I got up and walked over to the window and took in my surroundings. The building I was in was surrounded, at least on this side, by a large expanse of green grass, rolling away to wooded leafy trees in the distance, some twenty or thirty metres away. In this light it was difficult to tell the shade of the leaves, but they looked pretty and abundant. Lots and lots of leafy trees bordering the edge of the large green grassed area. I couldn't see any neighbouring houses, we weren't in a city, that was for sure and I knew that vampires liked cities. So, why the expanse?

I opened the window - which surprised me as it wasn't locked - and was met by cold, frigid, clean, fresh air. We were high up, I could tell, this air was thinner than I was used to and much colder. Perhaps we were in some mountains, Colorado is mountainous, isn't it? Damn, I wished I'd paid more attention to geography in school. I wasn't sure of my surroundings, I knew damn near nothing about Colorado, or even if this was in fact Colorado as Jonathan had suggested. As far as sussing out my surroundings go and formulating a plan of escape, this sucked.

I tried to settle my breathing and decided to explore. There was absolutely no point in succumbing to fear. Fear wouldn't help solve this mystery, fear wouldn't get me out of a potentially dangerous situation. Fear was not my friend. So I bottled it up as best I could, grabbed hold of the thought that home was back where we had come from and headed towards my door. I expected it to be locked, but like the window, it simply opened with ease.

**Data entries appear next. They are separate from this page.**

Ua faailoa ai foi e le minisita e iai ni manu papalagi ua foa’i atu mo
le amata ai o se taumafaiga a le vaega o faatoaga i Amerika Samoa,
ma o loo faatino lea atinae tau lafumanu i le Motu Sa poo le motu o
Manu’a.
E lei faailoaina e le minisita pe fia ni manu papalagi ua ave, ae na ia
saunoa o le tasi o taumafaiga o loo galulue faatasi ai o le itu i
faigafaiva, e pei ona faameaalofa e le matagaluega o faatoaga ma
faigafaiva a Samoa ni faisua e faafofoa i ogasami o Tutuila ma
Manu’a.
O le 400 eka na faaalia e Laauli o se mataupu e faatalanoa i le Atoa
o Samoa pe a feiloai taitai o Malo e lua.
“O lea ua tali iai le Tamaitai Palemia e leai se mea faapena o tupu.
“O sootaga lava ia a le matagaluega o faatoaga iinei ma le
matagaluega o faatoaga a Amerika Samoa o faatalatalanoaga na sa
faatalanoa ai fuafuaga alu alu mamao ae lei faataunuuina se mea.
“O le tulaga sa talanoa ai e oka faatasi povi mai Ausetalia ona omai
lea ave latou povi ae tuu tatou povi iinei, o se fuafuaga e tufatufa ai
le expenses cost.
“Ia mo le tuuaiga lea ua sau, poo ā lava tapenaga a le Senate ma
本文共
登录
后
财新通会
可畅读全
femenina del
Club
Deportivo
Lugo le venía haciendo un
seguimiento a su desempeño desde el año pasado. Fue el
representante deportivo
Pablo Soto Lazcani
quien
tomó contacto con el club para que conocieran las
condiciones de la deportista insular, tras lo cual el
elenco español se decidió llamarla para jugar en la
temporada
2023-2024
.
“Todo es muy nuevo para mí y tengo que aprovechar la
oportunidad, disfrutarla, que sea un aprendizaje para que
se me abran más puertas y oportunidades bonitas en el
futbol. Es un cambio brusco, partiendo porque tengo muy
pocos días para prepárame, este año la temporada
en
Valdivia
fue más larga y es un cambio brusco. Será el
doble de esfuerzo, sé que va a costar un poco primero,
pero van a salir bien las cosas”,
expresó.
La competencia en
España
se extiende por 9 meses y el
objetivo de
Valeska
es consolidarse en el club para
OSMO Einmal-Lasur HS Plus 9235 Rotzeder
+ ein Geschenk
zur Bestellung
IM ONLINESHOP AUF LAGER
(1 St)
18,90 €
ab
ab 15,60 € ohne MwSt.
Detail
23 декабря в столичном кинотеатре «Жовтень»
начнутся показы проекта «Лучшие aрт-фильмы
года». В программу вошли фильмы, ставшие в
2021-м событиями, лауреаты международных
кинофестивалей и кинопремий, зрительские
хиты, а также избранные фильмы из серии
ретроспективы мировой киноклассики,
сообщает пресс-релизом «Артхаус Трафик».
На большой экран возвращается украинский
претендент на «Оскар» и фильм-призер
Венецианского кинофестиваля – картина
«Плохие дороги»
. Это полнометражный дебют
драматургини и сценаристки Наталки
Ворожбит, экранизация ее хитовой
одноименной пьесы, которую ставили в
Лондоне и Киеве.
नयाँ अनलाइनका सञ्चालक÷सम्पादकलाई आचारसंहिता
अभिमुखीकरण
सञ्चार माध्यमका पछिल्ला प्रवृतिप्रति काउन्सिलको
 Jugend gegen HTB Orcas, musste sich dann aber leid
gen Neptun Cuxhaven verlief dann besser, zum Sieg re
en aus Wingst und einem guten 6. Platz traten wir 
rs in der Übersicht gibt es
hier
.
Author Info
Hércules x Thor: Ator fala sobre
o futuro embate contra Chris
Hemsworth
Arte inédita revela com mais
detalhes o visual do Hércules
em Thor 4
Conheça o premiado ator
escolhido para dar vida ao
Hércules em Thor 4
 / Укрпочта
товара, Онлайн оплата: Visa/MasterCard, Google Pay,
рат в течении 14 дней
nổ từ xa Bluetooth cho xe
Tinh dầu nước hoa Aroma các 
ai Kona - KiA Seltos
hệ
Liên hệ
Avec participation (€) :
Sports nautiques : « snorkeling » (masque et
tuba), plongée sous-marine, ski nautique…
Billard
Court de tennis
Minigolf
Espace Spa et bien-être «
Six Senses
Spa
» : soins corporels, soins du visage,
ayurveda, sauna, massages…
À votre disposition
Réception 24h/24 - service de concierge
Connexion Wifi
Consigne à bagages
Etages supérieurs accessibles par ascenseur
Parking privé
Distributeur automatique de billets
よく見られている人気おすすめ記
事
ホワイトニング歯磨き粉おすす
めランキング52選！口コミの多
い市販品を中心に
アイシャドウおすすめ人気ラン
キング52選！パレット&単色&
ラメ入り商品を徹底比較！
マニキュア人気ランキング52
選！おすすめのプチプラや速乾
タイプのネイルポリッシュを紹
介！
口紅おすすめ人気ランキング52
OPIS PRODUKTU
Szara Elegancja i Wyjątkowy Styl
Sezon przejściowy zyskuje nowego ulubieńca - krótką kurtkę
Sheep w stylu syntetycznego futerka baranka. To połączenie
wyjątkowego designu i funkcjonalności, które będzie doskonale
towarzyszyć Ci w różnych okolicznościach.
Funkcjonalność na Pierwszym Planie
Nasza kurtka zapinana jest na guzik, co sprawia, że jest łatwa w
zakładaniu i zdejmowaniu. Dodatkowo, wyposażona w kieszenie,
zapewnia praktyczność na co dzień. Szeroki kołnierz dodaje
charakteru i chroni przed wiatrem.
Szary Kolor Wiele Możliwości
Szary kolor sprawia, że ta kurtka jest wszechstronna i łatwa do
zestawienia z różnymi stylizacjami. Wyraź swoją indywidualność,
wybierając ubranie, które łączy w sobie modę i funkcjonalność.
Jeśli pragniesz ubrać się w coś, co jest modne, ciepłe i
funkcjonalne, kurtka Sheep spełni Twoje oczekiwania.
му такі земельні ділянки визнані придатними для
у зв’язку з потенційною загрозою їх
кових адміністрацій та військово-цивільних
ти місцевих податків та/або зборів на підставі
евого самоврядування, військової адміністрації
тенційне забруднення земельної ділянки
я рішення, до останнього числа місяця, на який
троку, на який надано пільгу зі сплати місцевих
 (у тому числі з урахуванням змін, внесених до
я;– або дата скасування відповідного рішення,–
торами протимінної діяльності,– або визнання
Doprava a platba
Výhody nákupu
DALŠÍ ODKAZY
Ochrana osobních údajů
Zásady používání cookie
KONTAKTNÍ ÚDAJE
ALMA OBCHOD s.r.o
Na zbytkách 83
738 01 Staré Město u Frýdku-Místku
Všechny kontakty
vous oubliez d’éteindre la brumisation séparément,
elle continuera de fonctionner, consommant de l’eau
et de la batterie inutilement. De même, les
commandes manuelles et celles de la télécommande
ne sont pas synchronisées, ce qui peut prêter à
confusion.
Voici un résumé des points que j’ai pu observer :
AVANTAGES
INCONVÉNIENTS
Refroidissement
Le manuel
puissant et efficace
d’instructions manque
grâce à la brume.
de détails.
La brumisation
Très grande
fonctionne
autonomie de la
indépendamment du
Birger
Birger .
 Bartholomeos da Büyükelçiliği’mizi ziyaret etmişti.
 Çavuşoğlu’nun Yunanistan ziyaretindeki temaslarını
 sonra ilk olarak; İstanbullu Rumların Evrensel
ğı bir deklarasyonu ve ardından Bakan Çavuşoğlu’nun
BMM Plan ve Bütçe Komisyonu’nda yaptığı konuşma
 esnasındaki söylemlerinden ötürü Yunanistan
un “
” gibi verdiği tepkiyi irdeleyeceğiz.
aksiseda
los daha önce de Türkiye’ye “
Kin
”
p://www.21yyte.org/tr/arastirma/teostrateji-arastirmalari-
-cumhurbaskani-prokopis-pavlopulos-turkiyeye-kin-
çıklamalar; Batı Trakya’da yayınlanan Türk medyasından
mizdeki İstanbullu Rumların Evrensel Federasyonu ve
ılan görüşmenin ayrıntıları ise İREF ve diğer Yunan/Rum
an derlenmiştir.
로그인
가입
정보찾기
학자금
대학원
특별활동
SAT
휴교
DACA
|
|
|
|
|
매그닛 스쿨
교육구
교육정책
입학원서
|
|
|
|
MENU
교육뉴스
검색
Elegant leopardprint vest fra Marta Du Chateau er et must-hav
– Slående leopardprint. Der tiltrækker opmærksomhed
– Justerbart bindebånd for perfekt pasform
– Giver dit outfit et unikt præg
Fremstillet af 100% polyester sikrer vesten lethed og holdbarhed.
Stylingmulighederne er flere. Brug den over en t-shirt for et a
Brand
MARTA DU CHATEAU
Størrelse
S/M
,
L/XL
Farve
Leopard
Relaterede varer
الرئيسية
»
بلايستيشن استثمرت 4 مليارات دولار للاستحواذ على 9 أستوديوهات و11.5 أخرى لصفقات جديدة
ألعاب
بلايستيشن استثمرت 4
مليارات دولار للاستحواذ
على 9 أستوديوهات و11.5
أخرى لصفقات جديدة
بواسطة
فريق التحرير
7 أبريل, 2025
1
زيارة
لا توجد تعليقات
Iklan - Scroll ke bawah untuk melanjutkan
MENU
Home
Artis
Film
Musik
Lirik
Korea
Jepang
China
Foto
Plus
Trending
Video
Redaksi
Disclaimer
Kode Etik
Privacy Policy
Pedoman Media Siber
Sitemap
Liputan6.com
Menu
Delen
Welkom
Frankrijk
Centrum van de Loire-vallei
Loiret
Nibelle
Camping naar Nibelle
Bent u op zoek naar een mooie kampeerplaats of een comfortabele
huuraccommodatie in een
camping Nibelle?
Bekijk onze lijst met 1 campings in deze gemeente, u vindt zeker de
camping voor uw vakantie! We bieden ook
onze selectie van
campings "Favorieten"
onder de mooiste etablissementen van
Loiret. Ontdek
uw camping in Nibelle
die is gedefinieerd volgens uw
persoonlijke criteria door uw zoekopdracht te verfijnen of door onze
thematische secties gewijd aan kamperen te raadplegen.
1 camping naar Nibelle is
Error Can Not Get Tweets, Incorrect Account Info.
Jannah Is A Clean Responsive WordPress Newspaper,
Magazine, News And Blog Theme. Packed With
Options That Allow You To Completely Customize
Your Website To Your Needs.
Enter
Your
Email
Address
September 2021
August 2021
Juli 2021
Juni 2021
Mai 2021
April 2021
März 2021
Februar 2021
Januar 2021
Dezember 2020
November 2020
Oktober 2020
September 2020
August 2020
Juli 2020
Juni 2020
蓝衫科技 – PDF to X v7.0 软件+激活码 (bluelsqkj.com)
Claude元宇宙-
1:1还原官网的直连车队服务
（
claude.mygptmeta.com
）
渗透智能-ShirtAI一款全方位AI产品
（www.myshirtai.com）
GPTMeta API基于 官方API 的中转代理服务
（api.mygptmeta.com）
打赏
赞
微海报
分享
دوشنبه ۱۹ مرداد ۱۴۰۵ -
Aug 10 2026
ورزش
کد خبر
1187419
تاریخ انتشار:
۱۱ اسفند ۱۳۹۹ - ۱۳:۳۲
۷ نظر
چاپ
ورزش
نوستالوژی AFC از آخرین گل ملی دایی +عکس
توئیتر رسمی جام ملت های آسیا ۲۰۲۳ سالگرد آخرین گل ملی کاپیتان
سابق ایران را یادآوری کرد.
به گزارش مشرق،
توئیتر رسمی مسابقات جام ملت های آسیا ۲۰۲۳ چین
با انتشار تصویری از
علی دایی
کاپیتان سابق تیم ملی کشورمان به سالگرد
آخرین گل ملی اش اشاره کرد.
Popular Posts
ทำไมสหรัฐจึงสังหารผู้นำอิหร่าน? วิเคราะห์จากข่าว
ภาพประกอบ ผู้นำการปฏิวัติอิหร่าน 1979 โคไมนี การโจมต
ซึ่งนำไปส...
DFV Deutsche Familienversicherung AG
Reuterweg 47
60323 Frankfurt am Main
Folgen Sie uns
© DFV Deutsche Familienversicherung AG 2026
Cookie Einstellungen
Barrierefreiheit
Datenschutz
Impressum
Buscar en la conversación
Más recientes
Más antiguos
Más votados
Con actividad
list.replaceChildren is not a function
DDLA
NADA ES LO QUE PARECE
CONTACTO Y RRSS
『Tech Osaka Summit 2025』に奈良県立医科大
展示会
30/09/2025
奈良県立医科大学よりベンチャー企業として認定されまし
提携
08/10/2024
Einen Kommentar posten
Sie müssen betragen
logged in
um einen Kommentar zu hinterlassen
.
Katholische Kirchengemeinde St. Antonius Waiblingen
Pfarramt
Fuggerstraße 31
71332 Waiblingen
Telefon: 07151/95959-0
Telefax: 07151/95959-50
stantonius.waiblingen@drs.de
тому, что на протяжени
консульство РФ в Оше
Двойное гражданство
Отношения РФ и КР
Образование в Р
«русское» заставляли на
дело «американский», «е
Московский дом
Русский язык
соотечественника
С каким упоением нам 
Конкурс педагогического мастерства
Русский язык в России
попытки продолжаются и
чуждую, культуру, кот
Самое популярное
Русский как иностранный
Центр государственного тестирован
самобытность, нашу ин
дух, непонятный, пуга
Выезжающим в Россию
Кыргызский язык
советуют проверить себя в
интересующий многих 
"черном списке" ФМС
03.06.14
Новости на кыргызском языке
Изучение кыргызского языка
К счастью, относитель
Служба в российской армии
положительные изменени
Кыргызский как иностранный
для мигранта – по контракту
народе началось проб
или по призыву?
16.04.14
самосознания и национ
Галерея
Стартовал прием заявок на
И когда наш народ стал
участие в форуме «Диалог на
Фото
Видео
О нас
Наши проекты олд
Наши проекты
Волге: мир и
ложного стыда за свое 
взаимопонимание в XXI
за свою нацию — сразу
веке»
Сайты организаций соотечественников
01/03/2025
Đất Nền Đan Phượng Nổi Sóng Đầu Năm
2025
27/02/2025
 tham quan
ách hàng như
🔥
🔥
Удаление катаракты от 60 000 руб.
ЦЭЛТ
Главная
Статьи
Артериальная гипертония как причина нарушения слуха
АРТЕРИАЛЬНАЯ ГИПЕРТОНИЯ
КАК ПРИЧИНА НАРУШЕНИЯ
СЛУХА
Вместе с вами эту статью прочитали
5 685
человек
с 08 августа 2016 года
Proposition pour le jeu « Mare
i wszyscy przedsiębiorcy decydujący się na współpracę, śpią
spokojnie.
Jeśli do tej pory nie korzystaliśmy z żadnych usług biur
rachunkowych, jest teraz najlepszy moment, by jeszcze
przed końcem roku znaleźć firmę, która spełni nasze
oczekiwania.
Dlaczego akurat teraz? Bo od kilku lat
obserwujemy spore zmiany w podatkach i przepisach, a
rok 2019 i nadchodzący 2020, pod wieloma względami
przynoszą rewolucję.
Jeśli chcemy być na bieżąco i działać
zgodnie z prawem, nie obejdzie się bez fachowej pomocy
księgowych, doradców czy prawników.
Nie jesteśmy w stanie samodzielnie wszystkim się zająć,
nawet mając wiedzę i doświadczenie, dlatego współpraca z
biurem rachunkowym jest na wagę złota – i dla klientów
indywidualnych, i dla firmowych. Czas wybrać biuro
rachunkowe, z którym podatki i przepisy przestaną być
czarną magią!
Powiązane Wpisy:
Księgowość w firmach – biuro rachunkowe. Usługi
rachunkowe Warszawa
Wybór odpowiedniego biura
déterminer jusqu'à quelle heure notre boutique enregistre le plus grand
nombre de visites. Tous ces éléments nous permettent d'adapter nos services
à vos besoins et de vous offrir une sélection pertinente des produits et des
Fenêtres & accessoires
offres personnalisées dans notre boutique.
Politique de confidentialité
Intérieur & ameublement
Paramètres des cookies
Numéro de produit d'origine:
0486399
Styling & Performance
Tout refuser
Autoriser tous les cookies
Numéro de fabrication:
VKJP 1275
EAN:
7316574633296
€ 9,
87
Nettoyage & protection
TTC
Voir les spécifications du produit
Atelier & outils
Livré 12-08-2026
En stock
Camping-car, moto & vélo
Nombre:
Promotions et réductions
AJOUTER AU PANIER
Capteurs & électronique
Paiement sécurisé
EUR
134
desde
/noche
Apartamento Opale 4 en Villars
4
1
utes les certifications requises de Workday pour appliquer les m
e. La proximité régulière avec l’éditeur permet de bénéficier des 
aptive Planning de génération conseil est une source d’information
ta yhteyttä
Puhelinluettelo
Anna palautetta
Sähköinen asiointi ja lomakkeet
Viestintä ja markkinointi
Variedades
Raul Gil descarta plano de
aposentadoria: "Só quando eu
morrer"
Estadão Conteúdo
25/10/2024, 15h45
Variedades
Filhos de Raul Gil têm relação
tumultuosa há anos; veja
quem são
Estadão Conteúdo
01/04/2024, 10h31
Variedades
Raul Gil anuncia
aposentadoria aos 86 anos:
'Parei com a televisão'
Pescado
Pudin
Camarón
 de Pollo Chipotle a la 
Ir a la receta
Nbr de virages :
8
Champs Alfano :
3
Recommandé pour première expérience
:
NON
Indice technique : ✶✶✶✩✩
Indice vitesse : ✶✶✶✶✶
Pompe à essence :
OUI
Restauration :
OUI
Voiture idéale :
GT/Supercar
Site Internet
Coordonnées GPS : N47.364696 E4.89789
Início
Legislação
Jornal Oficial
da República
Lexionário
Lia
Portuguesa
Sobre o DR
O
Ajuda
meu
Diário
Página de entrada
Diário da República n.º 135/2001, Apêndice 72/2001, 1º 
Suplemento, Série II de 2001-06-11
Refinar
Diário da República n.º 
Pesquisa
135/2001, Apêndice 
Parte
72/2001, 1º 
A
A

I walked out onto the landing and looked around. The house I was in was well decorated, lovely pale colours and pale, distressed, wooden furniture. Very un-vampire like, but charming and quaint. This had the feel of a holiday home perhaps, a place in the country to get away from the stresses of urban life. Maybe that was it, maybe the vampires I could sense downstairs didn't normally live here, but came here to unwind. It sounded like it could be possible.

I started towards the stairs that I could spot over to the right, which I knew would take me closer to the vampires below. I began scratching at the bend in my elbow distractedly as I tip-toed towards them, then realised I could feel raised bumps where my finger tips were brushing. A quick look told me everything I needed to know. Needle marks. I had been drugged with more than just the tablets on the plane.

A shudder ran through me and for a moment the fear almost succeeded in taking over all rational thought, but I rallied, I dug deep, because this could not be my life, it just could not.

I never went for playing the victim, I wasn't about to start now.

That thought and that thought alone, made me rejoice, because I was more than what I saw and felt right now.

I was not a victim. I never had been.

So, all I had to do was remember exactly what I was and all would be OK.